Guilfoyle takes charge
City’s new administrator now on job
On Pat Guilfoyle's new desk late Monday morning were two calendars, a copy of the city of De Soto's 2006 budget and a small Groucho Marx statue that dispensed newly printed business cards identifying Guilfoyle as De Soto city administrator.
The calendars were needed as Guilfoyle prepared for a busy first week in his new job. Out of town on business most of this week, De Soto Mayor Dave Anderson joked last Thursday that Guilfoyle would be on his own after his first morning on the job. He also knew that with 26 years of experience in city management in five states, Guilfoyle hardly needs his hand held.
The big item on Guilfoyle's agenda was, of course, the all-important task of meeting with city staff and the community.
"The mayor understands the first week is getting exposed to a lot of stuff and beginning to work the community," Guilfoyle said. "This week, I plan a day to formally introduce myself to city staff and give them a chance to get acquainted with the new critter in town."
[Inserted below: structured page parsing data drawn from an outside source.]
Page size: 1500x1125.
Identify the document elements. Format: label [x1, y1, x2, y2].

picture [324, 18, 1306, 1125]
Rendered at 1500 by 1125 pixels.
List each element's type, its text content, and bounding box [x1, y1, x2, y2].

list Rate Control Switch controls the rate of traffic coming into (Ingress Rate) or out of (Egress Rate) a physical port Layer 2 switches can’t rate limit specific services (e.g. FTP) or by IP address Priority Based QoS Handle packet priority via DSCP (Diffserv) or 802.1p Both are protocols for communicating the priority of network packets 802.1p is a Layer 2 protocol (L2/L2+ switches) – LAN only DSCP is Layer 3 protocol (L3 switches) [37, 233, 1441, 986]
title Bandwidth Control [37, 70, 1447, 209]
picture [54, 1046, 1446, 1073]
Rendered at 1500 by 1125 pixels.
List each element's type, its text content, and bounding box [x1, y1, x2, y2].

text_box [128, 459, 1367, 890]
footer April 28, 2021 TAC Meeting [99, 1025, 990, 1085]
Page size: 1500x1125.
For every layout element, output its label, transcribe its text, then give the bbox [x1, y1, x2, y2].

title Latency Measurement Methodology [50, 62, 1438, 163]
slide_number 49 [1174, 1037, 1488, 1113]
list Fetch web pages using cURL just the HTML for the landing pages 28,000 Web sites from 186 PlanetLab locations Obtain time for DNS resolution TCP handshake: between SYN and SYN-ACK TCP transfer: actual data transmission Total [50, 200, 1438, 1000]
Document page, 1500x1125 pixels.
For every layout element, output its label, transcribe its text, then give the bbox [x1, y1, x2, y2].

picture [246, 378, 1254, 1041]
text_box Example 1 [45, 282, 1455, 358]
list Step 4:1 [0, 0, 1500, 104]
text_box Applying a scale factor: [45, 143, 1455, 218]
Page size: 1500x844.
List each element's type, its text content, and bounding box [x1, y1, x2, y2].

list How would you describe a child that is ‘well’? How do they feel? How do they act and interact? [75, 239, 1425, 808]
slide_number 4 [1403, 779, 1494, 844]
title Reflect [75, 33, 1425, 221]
Introductions Monday included a visit to the De Soto USD 232 Board of Education meeting, where Guilfoyle said the district's reputation was one of the things that attracted him to the job. The Fort Scott native also shared the story of his wife, Sally's, first teaching job as a Spanish teacher at then De Soto Junior High while he was in graduate school in the early 1970s at Kansas University. That school is now City Hall.
"I've come full circle," he said.
The new administrator starts a week after the city got its first valuation numbers to be used in the 2007 budget. That explained the presence of the 2006 budget on Guilfoyle's desk and foreshadowed one of his early focuses. He was scheduling meetings with city department heads for the coming days to start work on the budget process, he said.
As for his personal agenda, Guilfoyle has made considerable headway since being hired in January. The Guilfoyles have purchased a home in De Soto's Timber Trails subdivision and sold their home in Piscataway, N.J., a city of 52,000 at which Guilfoyle served as township manager the past five years. His wife will remain behind in New Jersey until May 3, a week after they close on their new home in De Soto.
Meanwhile, he will take advantage of one of the things that interested him in the De Soto job, his many family ties in the Kansas City area.
"I was going to stay with my brother in Lee's Summit, but that seemed like a long drive, especially during rush hour," he said. "I have a cousin in Lenexa who said, 'Why don't you stay with us?' It's 19 miles port to port, so I'll stay with him instead."